John Kirwan All Black was pretty well known. Then he started doing TV ads and became really famous.
"Being on TV ... takes you to another level," he said in his 1992 autobiography. "After I'd done an advert, people would come up to me and say 'I saw you on TV' not 'I know you, you're a rugby player'."
American writer Gore Vidal used to advise ambitious young men they should never miss an opportunity to have sex or appear on television. Perhaps he worked on the theory that the latter increased your chances of the former.
If so, he was probably right since television's ability to transform unremarkable individuals into celebrities is increasingly more evident. The print media's eagerness to assist in this process may well bemuse cultural historians in the not too distant future.
As a society we seem increasingly inclined to the view that if you're not on TV, you're not part of the conversation. Which brings us to John Campbell.
As one of the dying breed who gets the bulk of their information, enlightenment and entertainment from the printed word, I'm intrigued by the furore over the prospect of Campbell's employer deciding to dispense with his services.
While there appear to be valid commercial considerations at play - according to media watcher Regan Cunliffe, Campbell's audience has dropped from 382,000 to 191,000 in the past 18 months, although there's been a bit of a rebound since he was designated a cultural treasure/endangered species - a conspiracy theory is abroad: the Government wants him gone.
Each week Herald columnist Dr Bryce Edwards trawls the blogosphere so we don't have to. It's a dirty job but someone has to do it. This week he sampled various commentators who suspect or believe the anti-Campbell campaign is about silencing "a thorn in the side of the current Government". Or, to put it rather more hysterically, a "diabolically motivated mash-up of trash TV and right-wing sabotage".
The supporting evidence is that, first, MediaWorks boss Mark Weldon, who used to run the New Zealand Stock Exchange, has a relationship with John Key.
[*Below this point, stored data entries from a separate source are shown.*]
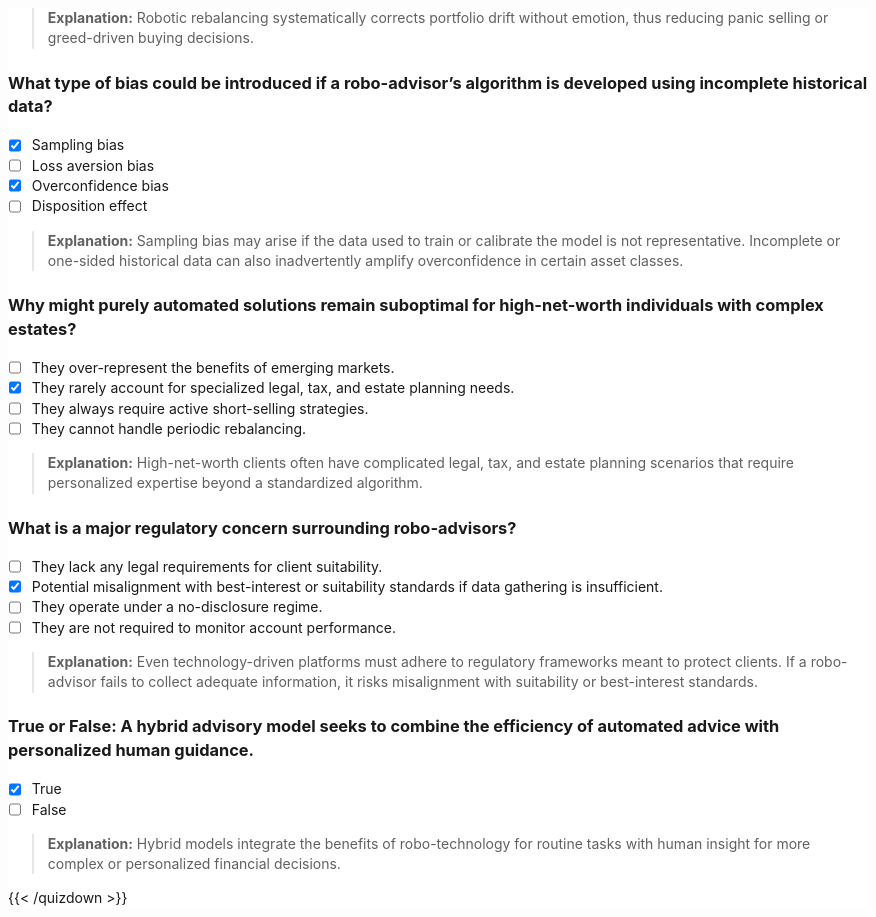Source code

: > **Explanation:** Robotic rebalancing systematically corrects portfolio drift without emotion, thus reducing panic selling or greed-driven buying decisions.


### What type of bias could be introduced if a robo-advisor’s algorithm is developed using incomplete historical data?

- [x] Sampling bias 
- [ ] Loss aversion bias 
- [x] Overconfidence bias 
- [ ] Disposition effect

> **Explanation:** Sampling bias may arise if the data used to train or calibrate the model is not representative. Incomplete or one-sided historical data can also inadvertently amplify overconfidence in certain asset classes.


### Why might purely automated solutions remain suboptimal for high-net-worth individuals with complex estates?

- [ ] They over-represent the benefits of emerging markets. 
- [x] They rarely account for specialized legal, tax, and estate planning needs. 
- [ ] They always require active short-selling strategies. 
- [ ] They cannot handle periodic rebalancing.

> **Explanation:** High-net-worth clients often have complicated legal, tax, and estate planning scenarios that require personalized expertise beyond a standardized algorithm.


### What is a major regulatory concern surrounding robo-advisors?

- [ ] They lack any legal requirements for client suitability. 
- [x] Potential misalignment with best-interest or suitability standards if data gathering is insufficient. 
- [ ] They operate under a no-disclosure regime. 
- [ ] They are not required to monitor account performance.

> **Explanation:** Even technology-driven platforms must adhere to regulatory frameworks meant to protect clients. If a robo-advisor fails to collect adequate information, it risks misalignment with suitability or best-interest standards.


### True or False: A hybrid advisory model seeks to combine the efficiency of automated advice with personalized human guidance.

- [x] True
- [ ] False

> **Explanation:** Hybrid models integrate the benefits of robo-technology for routine tasks with human insight for more complex or personalized financial decisions.

{{< /quizdown >}}
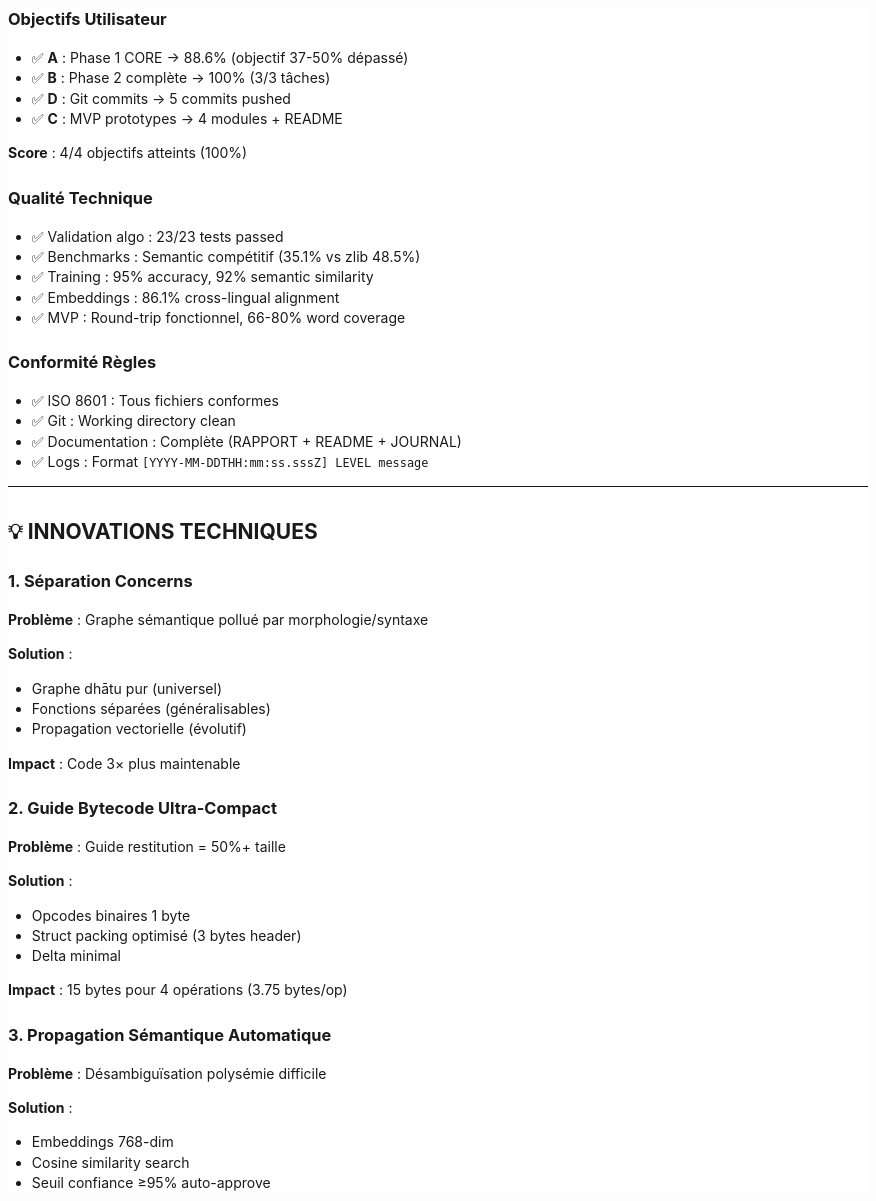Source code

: ### Objectifs Utilisateur
- ✅ **A** : Phase 1 CORE → 88.6% (objectif 37-50% dépassé)
- ✅ **B** : Phase 2 complète → 100% (3/3 tâches)
- ✅ **D** : Git commits → 5 commits pushed
- ✅ **C** : MVP prototypes → 4 modules + README

**Score** : 4/4 objectifs atteints (100%)

### Qualité Technique
- ✅ Validation algo : 23/23 tests passed
- ✅ Benchmarks : Semantic compétitif (35.1% vs zlib 48.5%)
- ✅ Training : 95% accuracy, 92% semantic similarity
- ✅ Embeddings : 86.1% cross-lingual alignment
- ✅ MVP : Round-trip fonctionnel, 66-80% word coverage

### Conformité Règles
- ✅ ISO 8601 : Tous fichiers conformes
- ✅ Git : Working directory clean
- ✅ Documentation : Complète (RAPPORT + README + JOURNAL)
- ✅ Logs : Format `[YYYY-MM-DDTHH:mm:ss.sssZ] LEVEL message`

---

## 💡 INNOVATIONS TECHNIQUES

### 1. Séparation Concerns
**Problème** : Graphe sémantique pollué par morphologie/syntaxe

**Solution** :
- Graphe dhātu pur (universel)
- Fonctions séparées (généralisables)
- Propagation vectorielle (évolutif)

**Impact** : Code 3× plus maintenable

### 2. Guide Bytecode Ultra-Compact
**Problème** : Guide restitution = 50%+ taille

**Solution** :
- Opcodes binaires 1 byte
- Struct packing optimisé (3 bytes header)
- Delta minimal

**Impact** : 15 bytes pour 4 opérations (3.75 bytes/op)

### 3. Propagation Sémantique Automatique
**Problème** : Désambiguïsation polysémie difficile

**Solution** :
- Embeddings 768-dim
- Cosine similarity search
- Seuil confiance ≥95% auto-approve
The precise nature and extent of that relationship hasn't been spelled out.
Then there's what Edwards describes as "the most damning evidence of National's glee": a Facebook post, since withdrawn, by National MP Todd Barclay declaring that only Labour MPs were "scrambling to save" Campbell Live.
There are several reasons for thinking Barclay's post doesn't prove anything beyond that he's got some growing up to do:
Before becoming an MP at the last election he was a tobacco lobbyist.
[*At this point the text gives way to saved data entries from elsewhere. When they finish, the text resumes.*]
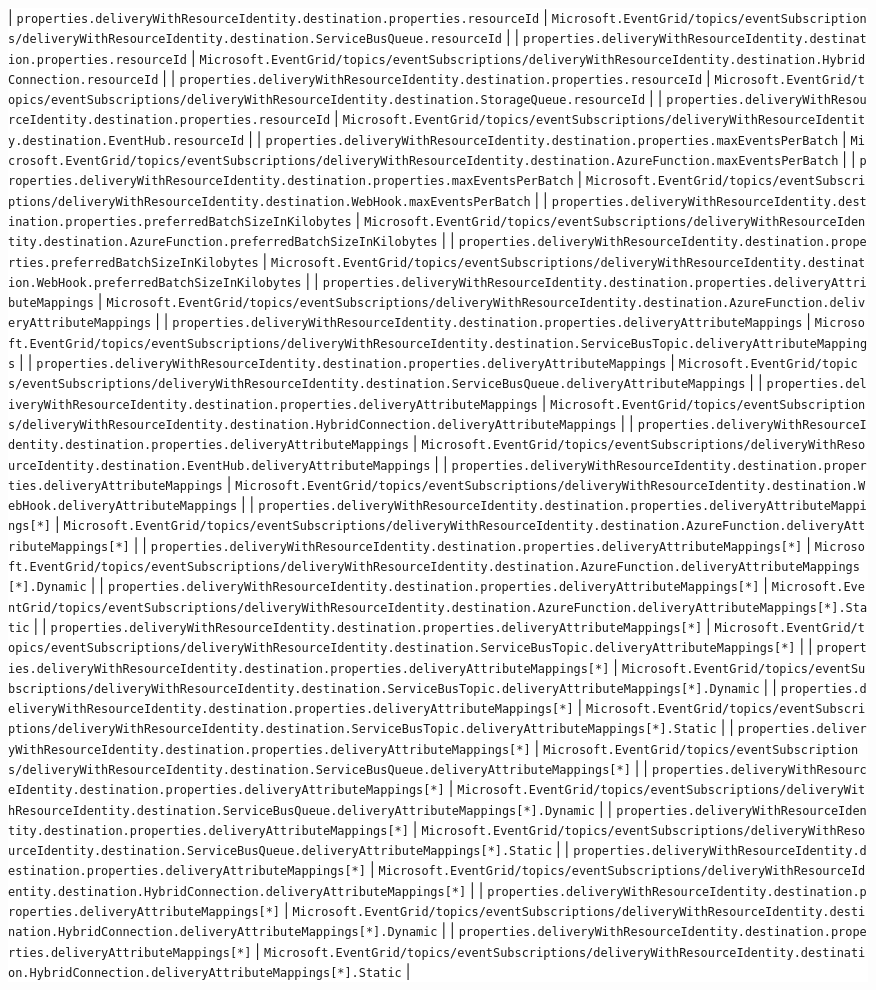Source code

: | `properties.deliveryWithResourceIdentity.destination.properties.resourceId` | `Microsoft.EventGrid/topics/eventSubscriptions/deliveryWithResourceIdentity.destination.ServiceBusQueue.resourceId` |
| `properties.deliveryWithResourceIdentity.destination.properties.resourceId` | `Microsoft.EventGrid/topics/eventSubscriptions/deliveryWithResourceIdentity.destination.HybridConnection.resourceId` |
| `properties.deliveryWithResourceIdentity.destination.properties.resourceId` | `Microsoft.EventGrid/topics/eventSubscriptions/deliveryWithResourceIdentity.destination.StorageQueue.resourceId` |
| `properties.deliveryWithResourceIdentity.destination.properties.resourceId` | `Microsoft.EventGrid/topics/eventSubscriptions/deliveryWithResourceIdentity.destination.EventHub.resourceId` |
| `properties.deliveryWithResourceIdentity.destination.properties.maxEventsPerBatch` | `Microsoft.EventGrid/topics/eventSubscriptions/deliveryWithResourceIdentity.destination.AzureFunction.maxEventsPerBatch` |
| `properties.deliveryWithResourceIdentity.destination.properties.maxEventsPerBatch` | `Microsoft.EventGrid/topics/eventSubscriptions/deliveryWithResourceIdentity.destination.WebHook.maxEventsPerBatch` |
| `properties.deliveryWithResourceIdentity.destination.properties.preferredBatchSizeInKilobytes` | `Microsoft.EventGrid/topics/eventSubscriptions/deliveryWithResourceIdentity.destination.AzureFunction.preferredBatchSizeInKilobytes` |
| `properties.deliveryWithResourceIdentity.destination.properties.preferredBatchSizeInKilobytes` | `Microsoft.EventGrid/topics/eventSubscriptions/deliveryWithResourceIdentity.destination.WebHook.preferredBatchSizeInKilobytes` |
| `properties.deliveryWithResourceIdentity.destination.properties.deliveryAttributeMappings` | `Microsoft.EventGrid/topics/eventSubscriptions/deliveryWithResourceIdentity.destination.AzureFunction.deliveryAttributeMappings` |
| `properties.deliveryWithResourceIdentity.destination.properties.deliveryAttributeMappings` | `Microsoft.EventGrid/topics/eventSubscriptions/deliveryWithResourceIdentity.destination.ServiceBusTopic.deliveryAttributeMappings` |
| `properties.deliveryWithResourceIdentity.destination.properties.deliveryAttributeMappings` | `Microsoft.EventGrid/topics/eventSubscriptions/deliveryWithResourceIdentity.destination.ServiceBusQueue.deliveryAttributeMappings` |
| `properties.deliveryWithResourceIdentity.destination.properties.deliveryAttributeMappings` | `Microsoft.EventGrid/topics/eventSubscriptions/deliveryWithResourceIdentity.destination.HybridConnection.deliveryAttributeMappings` |
| `properties.deliveryWithResourceIdentity.destination.properties.deliveryAttributeMappings` | `Microsoft.EventGrid/topics/eventSubscriptions/deliveryWithResourceIdentity.destination.EventHub.deliveryAttributeMappings` |
| `properties.deliveryWithResourceIdentity.destination.properties.deliveryAttributeMappings` | `Microsoft.EventGrid/topics/eventSubscriptions/deliveryWithResourceIdentity.destination.WebHook.deliveryAttributeMappings` |
| `properties.deliveryWithResourceIdentity.destination.properties.deliveryAttributeMappings[*]` | `Microsoft.EventGrid/topics/eventSubscriptions/deliveryWithResourceIdentity.destination.AzureFunction.deliveryAttributeMappings[*]` |
| `properties.deliveryWithResourceIdentity.destination.properties.deliveryAttributeMappings[*]` | `Microsoft.EventGrid/topics/eventSubscriptions/deliveryWithResourceIdentity.destination.AzureFunction.deliveryAttributeMappings[*].Dynamic` |
| `properties.deliveryWithResourceIdentity.destination.properties.deliveryAttributeMappings[*]` | `Microsoft.EventGrid/topics/eventSubscriptions/deliveryWithResourceIdentity.destination.AzureFunction.deliveryAttributeMappings[*].Static` |
| `properties.deliveryWithResourceIdentity.destination.properties.deliveryAttributeMappings[*]` | `Microsoft.EventGrid/topics/eventSubscriptions/deliveryWithResourceIdentity.destination.ServiceBusTopic.deliveryAttributeMappings[*]` |
| `properties.deliveryWithResourceIdentity.destination.properties.deliveryAttributeMappings[*]` | `Microsoft.EventGrid/topics/eventSubscriptions/deliveryWithResourceIdentity.destination.ServiceBusTopic.deliveryAttributeMappings[*].Dynamic` |
| `properties.deliveryWithResourceIdentity.destination.properties.deliveryAttributeMappings[*]` | `Microsoft.EventGrid/topics/eventSubscriptions/deliveryWithResourceIdentity.destination.ServiceBusTopic.deliveryAttributeMappings[*].Static` |
| `properties.deliveryWithResourceIdentity.destination.properties.deliveryAttributeMappings[*]` | `Microsoft.EventGrid/topics/eventSubscriptions/deliveryWithResourceIdentity.destination.ServiceBusQueue.deliveryAttributeMappings[*]` |
| `properties.deliveryWithResourceIdentity.destination.properties.deliveryAttributeMappings[*]` | `Microsoft.EventGrid/topics/eventSubscriptions/deliveryWithResourceIdentity.destination.ServiceBusQueue.deliveryAttributeMappings[*].Dynamic` |
| `properties.deliveryWithResourceIdentity.destination.properties.deliveryAttributeMappings[*]` | `Microsoft.EventGrid/topics/eventSubscriptions/deliveryWithResourceIdentity.destination.ServiceBusQueue.deliveryAttributeMappings[*].Static` |
| `properties.deliveryWithResourceIdentity.destination.properties.deliveryAttributeMappings[*]` | `Microsoft.EventGrid/topics/eventSubscriptions/deliveryWithResourceIdentity.destination.HybridConnection.deliveryAttributeMappings[*]` |
| `properties.deliveryWithResourceIdentity.destination.properties.deliveryAttributeMappings[*]` | `Microsoft.EventGrid/topics/eventSubscriptions/deliveryWithResourceIdentity.destination.HybridConnection.deliveryAttributeMappings[*].Dynamic` |
| `properties.deliveryWithResourceIdentity.destination.properties.deliveryAttributeMappings[*]` | `Microsoft.EventGrid/topics/eventSubscriptions/deliveryWithResourceIdentity.destination.HybridConnection.deliveryAttributeMappings[*].Static` |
If you're part of a conspiracy to silence a fearless champion of the truth, you're probably not going to chortle about it on Facebook.
And if little Toddy is part of said conspiracy, it must be a bloody big one so why isn't there more evidence of it?
In his gauche way, Barclay has a point: there is an ideological dimension to this. If Campbell was studiously apolitical or unapologetically conservative, would he be getting the same level of support from the same people?
In a wider sense, this is a continuation of the long-running debate between those who see the media as the fourth estate, an unofficial institution with a responsibility to "keep the bastards honest", and those who see it as just another commercial enterprise. In fact it's both, hence the constant tension between journalistic and commercial imperatives.
Former Herald editor, academic and media researcher Gavin Ellis argues that "if broadcasters won't voluntarily meet civic responsibility then maybe we need to look at some form of regulation to require them to provide good, competent, professional news and current affairs".
But what if the public prefers the escapist dross on another channel: wouldn't that amount to the Government forcing a private company to persist with loss-making programming? How would the directors square that with their responsibility to their shareholders?
Others like broadcaster-turned-media consultant Brian Edwards advocate the return of a public - ie, taxpayer-funded - broadcaster although, if recent British and Australian experience is anything to go by, public broadcasters are invariably accused of left-wing bias and subjected to political interference.
The moral of the story would seem to be that, whichever system you adopt, the Government will be part of the problem and part of the solution.